*Goal of the exercise*. Check every line of the data below for the string "Example", and copy the ones that hold it.
BEGIN Provided data
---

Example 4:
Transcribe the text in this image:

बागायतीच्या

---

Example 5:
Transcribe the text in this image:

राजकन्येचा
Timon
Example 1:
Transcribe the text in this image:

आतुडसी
END Provided data
BEGIN Provided data
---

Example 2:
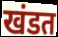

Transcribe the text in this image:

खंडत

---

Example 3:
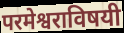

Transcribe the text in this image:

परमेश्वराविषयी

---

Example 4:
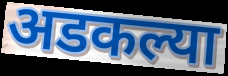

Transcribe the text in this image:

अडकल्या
END Provided data
*Task solution*.
Example 4:
Example 5:
Example 1:
Example 2:
Example 3:
Example 4:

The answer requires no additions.